**TEXTO PROPORCIONADO:**
El otro día me preguntaron si era italiano o francés, en fin, si acaso era un europeo visitando Chile. Alguien pensó que era austríaco y una señora me calificó como griego. Asentí con un ambiguo movimiento de cabeza y me retiré rápidamente, pero es evidente que en el aire quedó flotando el misterio de mi condición.
Así es como descubrí las bondades de andar con mascarilla.
No se la saque nunca, se acostumbrará.
Los matrimonios, para soportar mejor el encierro, deben mantenerla puesta dentro de la casa, en el dormitorio, sala de estar o cocina, y de forma permanente.
De esta manera se retarda el insoportable efecto de seguir mirándose la cara, aunque a estas alturas de la pandemia esa parte del cuerpo ha mutado, para que nos entendamos: ahora es el caracho duro y carcomido del señor esposo, y es la cara cada vez más arrugada y porfiada, de la señora esposa.
Los gestos o muecas se hacen inaguantables y se percibe con sensibilidad de radar el respingo labiodental, el mohín de desprecio o el labio fruncido. Y por eso las mascarillas, porque disimulan el polvorín, esconden la mecha y mojan el fósforo.
Ante el horror de mirarse la cara por completo, bajo el azote de la pandemia, no hay mejor remedio que utilizar mascarilla. Opera como bálsamo y provoca alivio y respiro.
Digámoslo claramente: utilizarla en la intimidad del matrimonio es un acto de amor.
Los feos y feas, que en Chile abundan, seamos sinceros, viven mejor con mascarillas, porque se retarda el efecto que causa su condición y les permite ganar tiempo y una aproximación que sería imposible al natural.
Se privilegia el don de la conversación y se retrasa la relevación del rostro. Es cierto que en algún momento tendrán que descubrirse y probablemente hasta ahí nomás llegaron, pero quién sabe, a lo mejor no.

**MATERIAL EXTRAÍDO:**
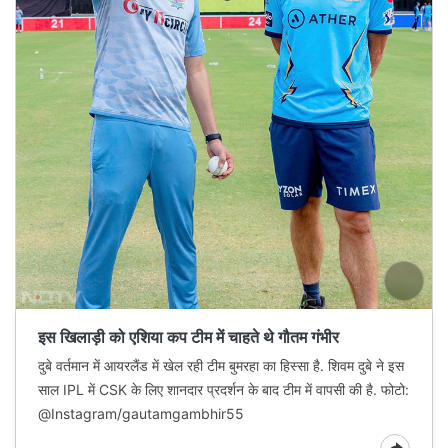
इस खिलाड़ी को एशिया कप टीम में चाहते थे गौतम गंभीर
दुबे वर्तमान में आयरलैंड में खेल रही टीम बुमरहा का हिस्सा है. शिवम दुबे ने इस
साल IPL में CSK के लिए शानदार प्रदर्शन के बाद टीम में वापसी की है. फोटो:
@Instagram/gautamgambhir55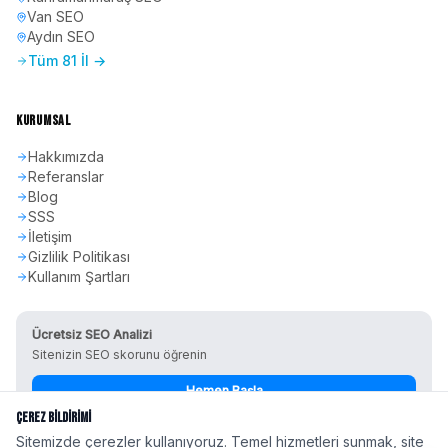
Van
SEO
Aydın
SEO
Tüm 81 İl →
KURUMSAL
Hakkımızda
Referanslar
Blog
SSS
İletişim
Gizlilik Politikası
Kullanım Şartları
Ücretsiz SEO Analizi
Sitenizin SEO skorunu öğrenin
Hemen Başla
Çerez Bildirimi
Sitemizde çerezler kullanıyoruz. Temel hizmetleri sunmak, site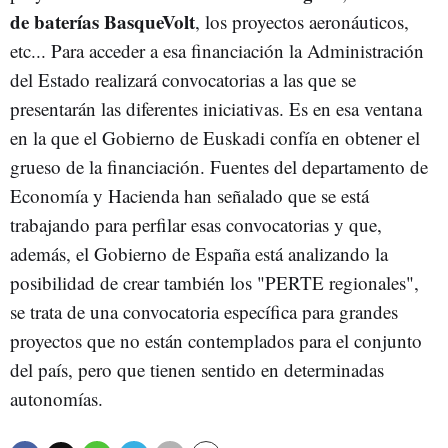
de baterías BasqueVolt
, los proyectos aeronáuticos,
etc... Para acceder a esa financiación la Administración
del Estado realizará convocatorias a las que se
presentarán las diferentes iniciativas. Es en esa ventana
en la que el Gobierno de Euskadi confía en obtener el
grueso de la financiación. Fuentes del departamento de
Economía y Hacienda han señalado que se está
trabajando para perfilar esas convocatorias y que,
además, el Gobierno de España está analizando la
posibilidad de crear también los "PERTE regionales",
se trata de una convocatoria específica para grandes
proyectos que no están contemplados para el conjunto
del país, pero que tienen sentido en determinadas
autonomías.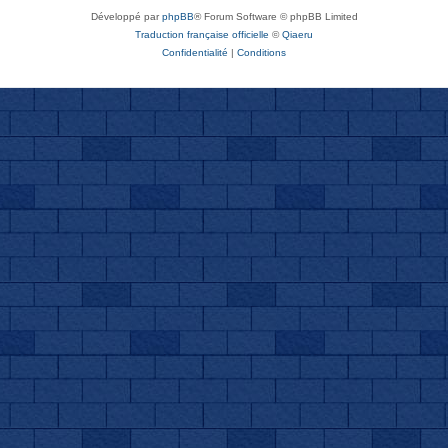
Développé par
phpBB
® Forum Software © phpBB Limited
Traduction française officielle
©
Qiaeru
Confidentialité
|
Conditions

**LISTA DE TAREAS:**
1 - Transcribe del texto sobre las mascarillas el fragmento que va desde "El otro día" hasta "la señora esposa.".
2 - Según el texto sobre las mascarillas, ¿cómo deben llevar la mascarilla los matrimonios para soportar mejor el encierro?

**RESPUESTAS DEL EJERCICIO:**
1 -
El otro día me preguntaron si era italiano o francés, en fin, si acaso era un europeo visitando Chile. Alguien pensó que era austríaco y una señora me calificó como griego. Asentí con un ambiguo movimiento de cabeza y me retiré rápidamente, pero es evidente que en el aire quedó flotando el misterio de mi condición.
Así es como descubrí las bondades de andar con mascarilla.
No se la saque nunca, se acostumbrará.
Los matrimonios, para soportar mejor el encierro, deben mantenerla puesta dentro de la casa, en el dormitorio, sala de estar o cocina, y de forma permanente.
De esta manera se retarda el insoportable efecto de seguir mirándose la cara, aunque a estas alturas de la pandemia esa parte del cuerpo ha mutado, para que nos entendamos: ahora es el caracho duro y carcomido del señor esposo, y es la cara cada vez más arrugada y porfiada, de la señora esposa.

2 - Puesta dentro de la casa, en el dormitorio, sala de estar o cocina, y de forma permanente.